Perhaps most obvious, you should physically secure the server in a location where only authorized users can gain access. You should also restrict, using operating system policies, nonadministrative personnel from being able to log on to the server. Regularly check with your operating system vendor for software updates and security alerts. The security of the server that is hosting DNS is “Job #1” — if you let it slide, you’ll probably regret it.
In case of emergency
When planning out your DNS infrastructure, you always need to have at least two DNS servers for the purpose of redundancy. If one server goes down, the other one can still serve clients. DNS servers in many cases aren’t redundant, but that situation is absolutely not recommended. If you’re using a single DNS server and it fails, you will probably get the unenviable task of answering lots of nasty phone calls.
You can provide DNS redundancy in two ways:
- Master/slave: In the traditional master/slave DNS relationship, (one or more) DNS slave servers load zone data from the master server on startup and at intervals specified in the start of authority (SOA) record for each zone. This method of redundancy has one huge advantage: When a zone file is changed, the changes are automatically propagated to the slave servers. This process normally happens as soon as the changes are made if the NOTIFY DNS feature is supported, and it happens after the time interval in the SOA record if NOTIFY is not supported.
- The master/slave DNS server relationship has a disadvantage also: If the master goes down, the slave is restarted, and the zone data cannot be transferred. Also, if the master goes down and isn’t restored by the time the DNS record becomes stale (because it cannot update from the master server), the zone is no longer accessible.
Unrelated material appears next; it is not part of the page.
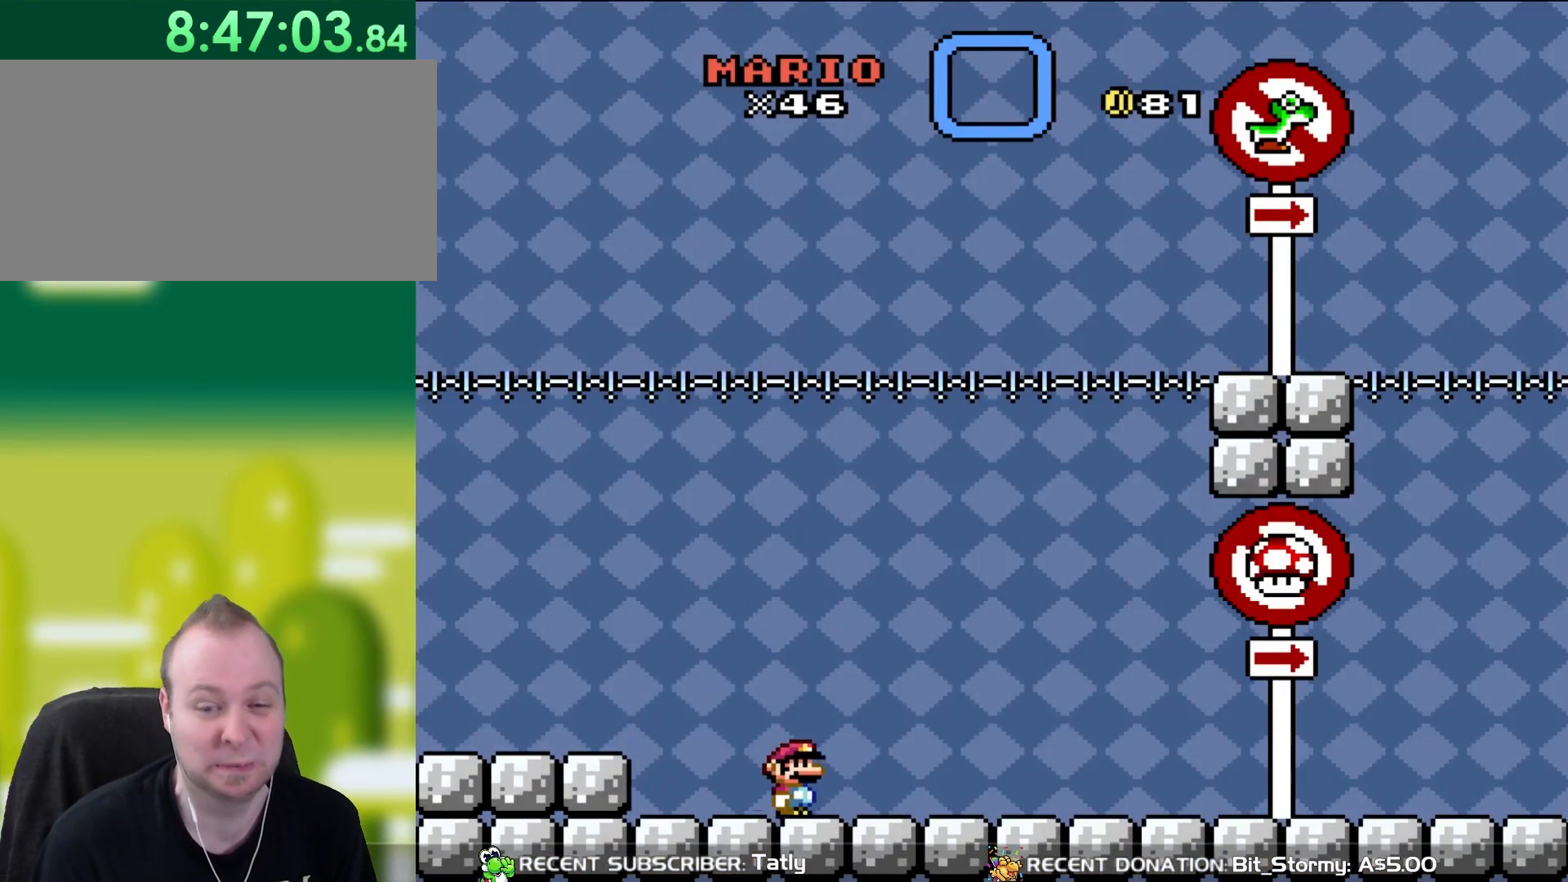
{"buttons": [], "events": [[483, "Y", "up"]]}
- Multiple master: If you’re more concerned with having DNS available at all times rather than having the convenience provided by a master/slave configuration, you can use a multiple master configuration. This concept is simple: All DNS servers are master servers for each zone. The most difficult part of having multiple master DNS servers comes when a change is made to a zone file or the DNS configuration. The change must be made to every master DNS server and isn’t automatically propagated.
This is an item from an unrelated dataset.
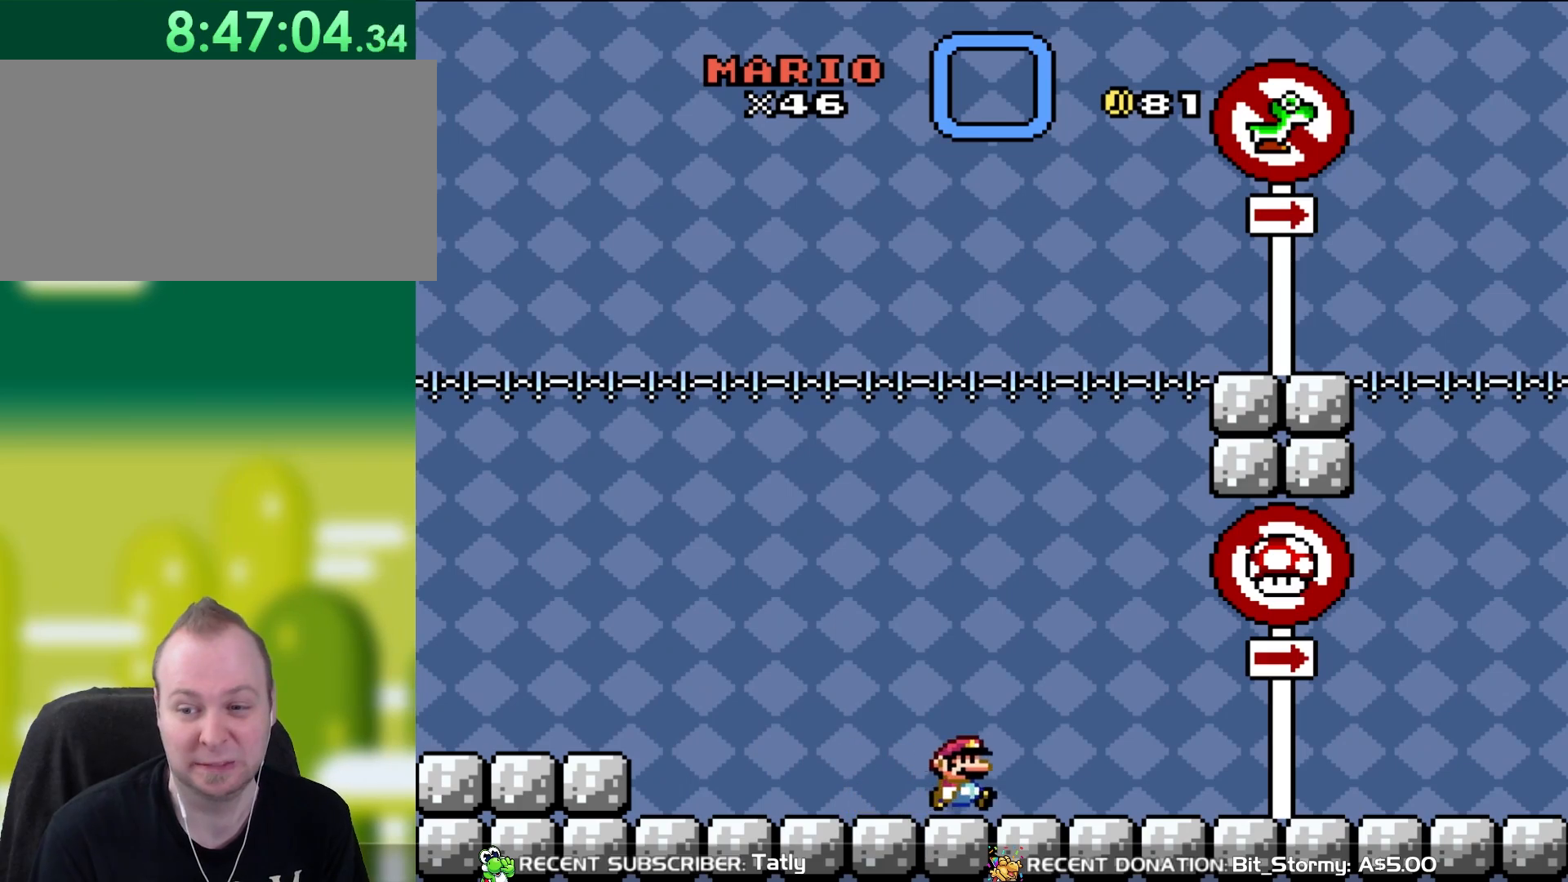
{"buttons": [], "events": []}
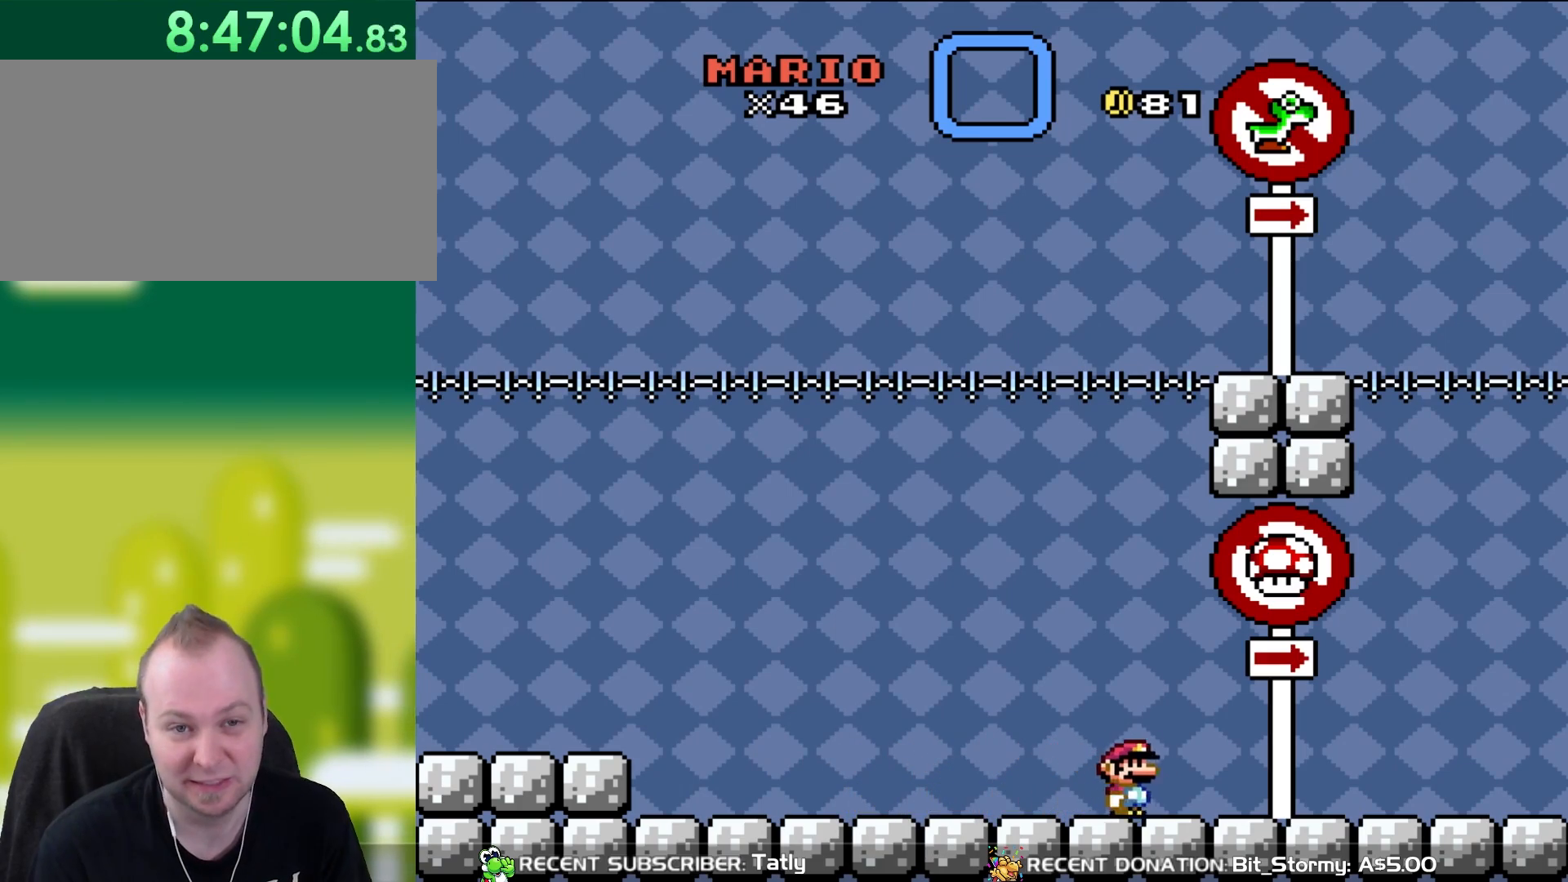
{"buttons": [], "events": []}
Don’t put all the eggs in one basket
The location of the DNS servers is important for a number of reasons. (This section overlaps slightly with the preceding two sections.) Most environments use two DNS servers — a master and a slave or two masters if they’re caching only — although no limit exists on the number of servers you can have.
You must consider two separate but related issues for the DNS server location:
- Placement in relation to a firewall: In most cases, internal DNS servers are placed on the internal network, and externally accessible servers are placed in the demilitarized zone (DMZ) of the firewall, which is secure but also accessible from the public network. If you have only one set of DNS servers for both internal and external DNS (although that arrangement isn’t recommended), you should place them in the DMZ and have internal users access them from the internal network rather than place them in the internal network and open a hole in your firewall for external DNS requests.
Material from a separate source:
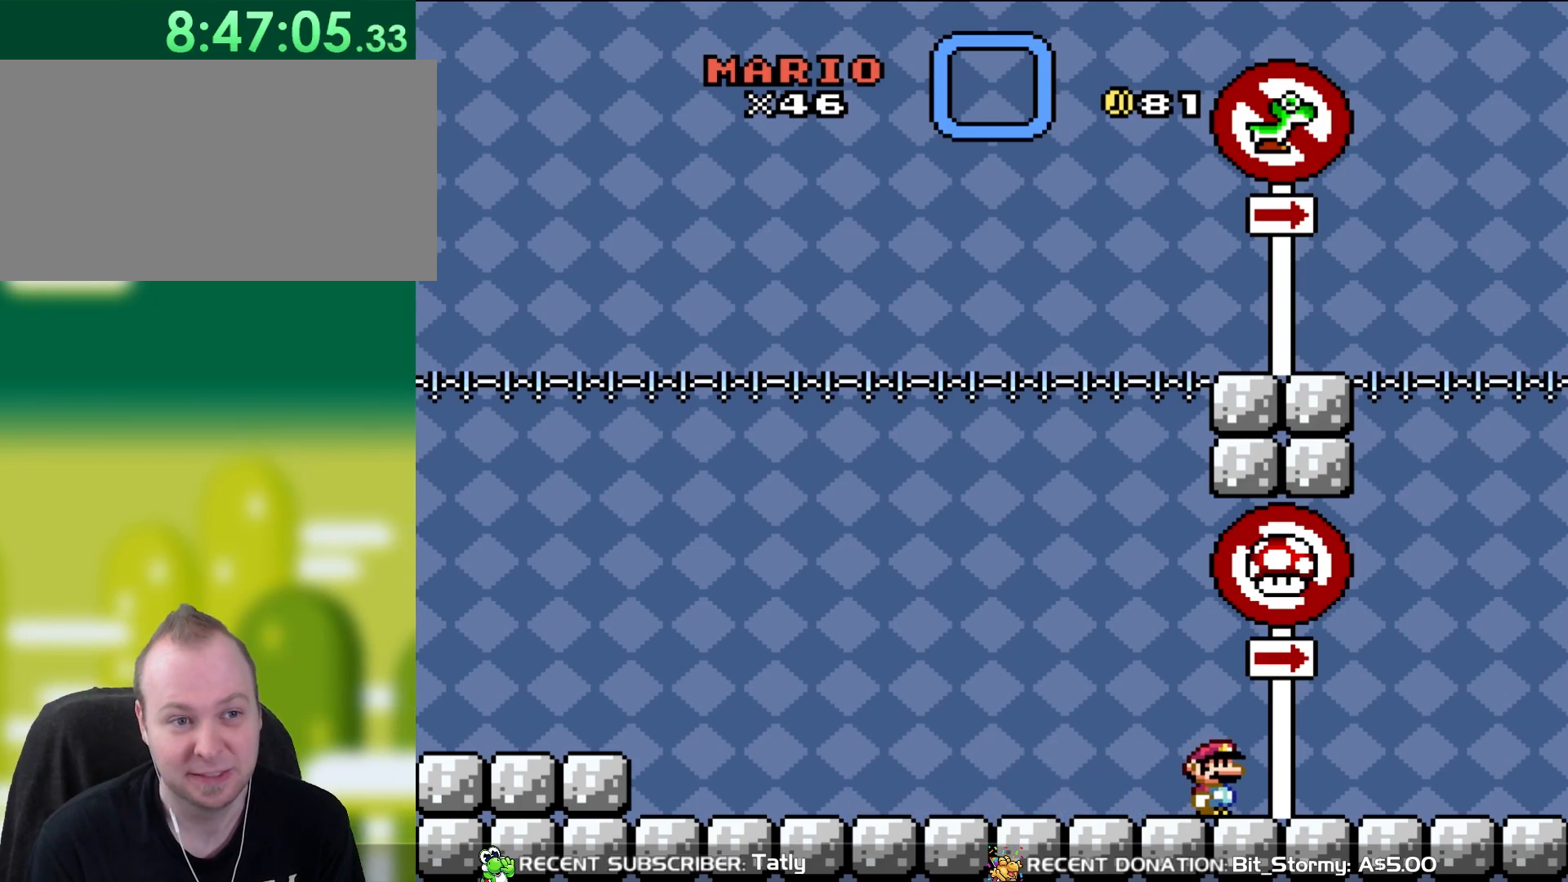
{"buttons": ["A"], "events": [[450, "A", "down"]]}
- Placement on your network segments geographically or in some other logical fashion: You have a number of reasons to place your DNS servers on separate network segments and separate locations —primarily, redundancy. If one network segment goes down, or even an entire location is lost because a disaster of some sort, you still can provide DNS service. In addition, performance increases for internal DNS servers may result if you configure systems to use the local DNS server first and use the remote DNS server if the local server is down. Having at least one internal DNS server at each geographical location is common practice.